— BEGIN SELECTED EXCERPT —
[libvirt] [RFC PATCH] hostdev: add support for "managed='detach'"

Tue Mar 15 19:31:43 UTC 2016

On Tue, 15 Mar 2016 14:21:35 -0400
Laine Stump <laine at laine.org> wrote:

> On 03/15/2016 01:00 PM, Daniel P. Berrange wrote:
> > On Mon, Mar 14, 2016 at 03:41:48PM -0400, Laine Stump wrote:  
> >> Suggested by Alex Williamson.
> >>
> >> If you plan to assign a GPU to a virtual machine, but that GPU happens
> >> to be the host system console, you likely want it to start out using
> >> the host driver (so that boot messages/etc will be displayed), then
> >> later have the host driver replaced with vfio-pci for assignment to
> >> the virtual machine.
> >>
> >> However, in at least some cases (e.g. Intel i915) once the device has
> >> been detached from the host driver and attached to vfio-pci, attempts
> >> to reattach to the host driver only lead to "grief" (ask Alex for
> >> details). This means that simply using "managed='yes'" in libvirt
> >> won't work.
> >>
> >> And if you set "managed='no'" in libvirt then either you have to
> >> manually run virsh nodedev-detach prior to the first start of the
> >> guest, or you have to have a management application intelligent enough
> >> to know that it should detach from the host driver, but never reattach
> >> to it.
> >>
> >> This patch makes it simple/automatic to deal with such a case - it
> >> adds a third "managed" mode for assigned PCI devices, called
> >> "detach". It will detach ("unbind" in driver parlance) the device from
> >> the host driver prior to assigning it to the guest, but when the guest
> >> is finished with the device, will leave it bound to vfio-pci. This
> >> allows re-using the device for another guest, without requiring
> >> initial out-of-band intervention to unbind the host driver.
— END SELECTED EXCERPT —
— BEGIN RECORDED DATA —
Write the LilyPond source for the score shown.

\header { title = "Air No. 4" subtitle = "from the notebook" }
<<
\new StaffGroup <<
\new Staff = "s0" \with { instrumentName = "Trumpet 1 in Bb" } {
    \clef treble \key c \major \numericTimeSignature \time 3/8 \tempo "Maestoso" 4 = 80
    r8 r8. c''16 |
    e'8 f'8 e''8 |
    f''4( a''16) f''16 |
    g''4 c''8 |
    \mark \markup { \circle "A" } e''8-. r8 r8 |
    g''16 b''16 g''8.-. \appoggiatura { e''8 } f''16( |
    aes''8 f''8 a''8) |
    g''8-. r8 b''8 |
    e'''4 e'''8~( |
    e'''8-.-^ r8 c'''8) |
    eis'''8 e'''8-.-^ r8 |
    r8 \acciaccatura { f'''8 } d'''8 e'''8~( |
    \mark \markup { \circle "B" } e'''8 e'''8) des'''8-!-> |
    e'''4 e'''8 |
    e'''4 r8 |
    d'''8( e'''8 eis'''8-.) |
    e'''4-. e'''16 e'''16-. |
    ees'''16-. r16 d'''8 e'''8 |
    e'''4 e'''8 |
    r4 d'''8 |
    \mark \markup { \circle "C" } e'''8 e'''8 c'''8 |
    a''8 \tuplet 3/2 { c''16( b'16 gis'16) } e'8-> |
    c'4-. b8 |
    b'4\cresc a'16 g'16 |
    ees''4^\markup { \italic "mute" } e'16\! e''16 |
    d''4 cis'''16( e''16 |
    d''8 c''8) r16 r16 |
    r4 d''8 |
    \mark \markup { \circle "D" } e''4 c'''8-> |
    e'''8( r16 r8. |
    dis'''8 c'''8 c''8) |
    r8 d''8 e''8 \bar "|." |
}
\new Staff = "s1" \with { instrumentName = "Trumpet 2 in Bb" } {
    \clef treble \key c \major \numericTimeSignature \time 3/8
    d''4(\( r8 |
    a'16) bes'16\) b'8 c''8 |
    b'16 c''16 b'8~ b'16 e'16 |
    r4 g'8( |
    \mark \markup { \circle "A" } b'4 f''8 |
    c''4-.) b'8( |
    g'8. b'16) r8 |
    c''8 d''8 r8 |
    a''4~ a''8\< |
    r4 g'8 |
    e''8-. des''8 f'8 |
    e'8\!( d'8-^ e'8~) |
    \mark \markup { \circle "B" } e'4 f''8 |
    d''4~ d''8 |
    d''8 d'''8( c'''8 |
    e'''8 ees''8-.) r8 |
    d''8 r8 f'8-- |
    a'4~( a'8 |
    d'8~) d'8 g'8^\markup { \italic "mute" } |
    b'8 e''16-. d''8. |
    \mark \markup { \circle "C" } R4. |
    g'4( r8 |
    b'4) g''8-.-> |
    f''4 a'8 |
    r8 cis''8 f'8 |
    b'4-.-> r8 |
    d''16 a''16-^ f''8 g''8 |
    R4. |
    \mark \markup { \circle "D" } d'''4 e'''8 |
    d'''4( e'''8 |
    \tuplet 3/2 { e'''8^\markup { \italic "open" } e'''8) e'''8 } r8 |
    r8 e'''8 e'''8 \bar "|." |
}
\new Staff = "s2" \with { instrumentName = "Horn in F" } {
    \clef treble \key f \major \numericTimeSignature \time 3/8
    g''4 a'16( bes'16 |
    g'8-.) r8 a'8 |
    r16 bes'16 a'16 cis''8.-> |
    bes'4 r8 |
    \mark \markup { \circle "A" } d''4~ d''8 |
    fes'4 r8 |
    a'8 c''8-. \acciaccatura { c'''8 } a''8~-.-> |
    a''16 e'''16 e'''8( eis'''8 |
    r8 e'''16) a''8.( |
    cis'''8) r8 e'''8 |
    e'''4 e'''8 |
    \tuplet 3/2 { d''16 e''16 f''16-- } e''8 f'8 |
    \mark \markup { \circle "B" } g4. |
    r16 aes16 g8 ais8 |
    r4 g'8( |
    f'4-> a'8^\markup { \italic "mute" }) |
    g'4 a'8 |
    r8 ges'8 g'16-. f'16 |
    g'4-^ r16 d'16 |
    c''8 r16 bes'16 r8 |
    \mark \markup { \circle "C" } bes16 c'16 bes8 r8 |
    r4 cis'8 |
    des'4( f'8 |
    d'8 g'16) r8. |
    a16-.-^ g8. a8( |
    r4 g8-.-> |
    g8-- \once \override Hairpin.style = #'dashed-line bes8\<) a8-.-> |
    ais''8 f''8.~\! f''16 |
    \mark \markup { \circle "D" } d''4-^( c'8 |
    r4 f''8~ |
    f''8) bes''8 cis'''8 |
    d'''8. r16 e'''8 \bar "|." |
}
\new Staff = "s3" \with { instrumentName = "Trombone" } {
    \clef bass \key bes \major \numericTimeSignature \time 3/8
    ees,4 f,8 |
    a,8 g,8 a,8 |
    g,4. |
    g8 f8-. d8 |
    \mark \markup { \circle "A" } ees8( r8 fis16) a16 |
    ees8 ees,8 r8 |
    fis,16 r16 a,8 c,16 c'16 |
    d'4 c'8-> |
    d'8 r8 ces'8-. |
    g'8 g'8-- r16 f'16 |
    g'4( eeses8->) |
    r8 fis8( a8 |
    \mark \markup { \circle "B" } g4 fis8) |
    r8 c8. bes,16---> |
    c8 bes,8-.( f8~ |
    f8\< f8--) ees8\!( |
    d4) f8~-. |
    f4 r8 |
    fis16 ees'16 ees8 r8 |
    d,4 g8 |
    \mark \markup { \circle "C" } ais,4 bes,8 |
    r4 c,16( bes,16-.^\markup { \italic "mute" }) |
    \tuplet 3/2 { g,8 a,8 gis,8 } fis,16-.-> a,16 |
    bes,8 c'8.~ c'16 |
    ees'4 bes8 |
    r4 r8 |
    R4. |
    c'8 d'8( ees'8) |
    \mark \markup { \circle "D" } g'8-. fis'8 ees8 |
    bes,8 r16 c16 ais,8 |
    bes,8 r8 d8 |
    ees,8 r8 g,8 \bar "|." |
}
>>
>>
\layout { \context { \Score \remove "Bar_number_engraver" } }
— END RECORDED DATA —
THINGS TO DO
**a)** According to the libvirt patch discussion, what is the name of the third "managed" mode that the patch adds for assigned PCI devices?
**b)** Carry the libvirt patch discussion forward from the point where it stops.

PER-TASK OUTPUTS
**a)** The new mode is called "detach" (managed='detach').

**b)**
> > You say that managed=yes causes pain upon re-attachment and that
> > apps should use managed=detach to avoid it, but how do management
> > apps know which devices are going to cause pain ? Libvirt isn't
> > providing any info on whether a particular device id needs to
> > use managed=yes vs managed=detach, and we don't want to be asking
> > the user to choose between modes in openstack/ovirt IMHO. I think
> > thats a fundamental problem with inventing a new value for managed
> > here.  
> 
> My suspicion is that in many/most cases users don't actually need for 
> the device to be re-bound to the host driver after the guest is finished 
> with it, because they're only going to use the device to assign to a 
> different guest anyway. But because managed='yes' is what's supplied and 
> is the easiest way to get it setup for assignment to a guest, that's 
> what they use.
> 
> As a matter of fact, all this extra churn of changing the driver back 
> and forth for devices that are only actually used when they're bound to 
> vfio-pci just wastes time, and makes it more likely that libvirt and its 
> users will reveal and get caught up in the effects of some strange 
> kernel driver loading/unloading bug (there was recently a bug reported 
> like this; unfortunately the BZ record had customer info in it, so it's 
> not publicly accessible :-( )
> 
> So beyond making this behavior available only when absolutely necessary, 
> I think it is useful in other cases, at the user's discretion (and as I 
> implied above, I think that if they understood the function and the 
> tradeoffs, most people would choose to use managed='detach' rather than 
> managed='yes')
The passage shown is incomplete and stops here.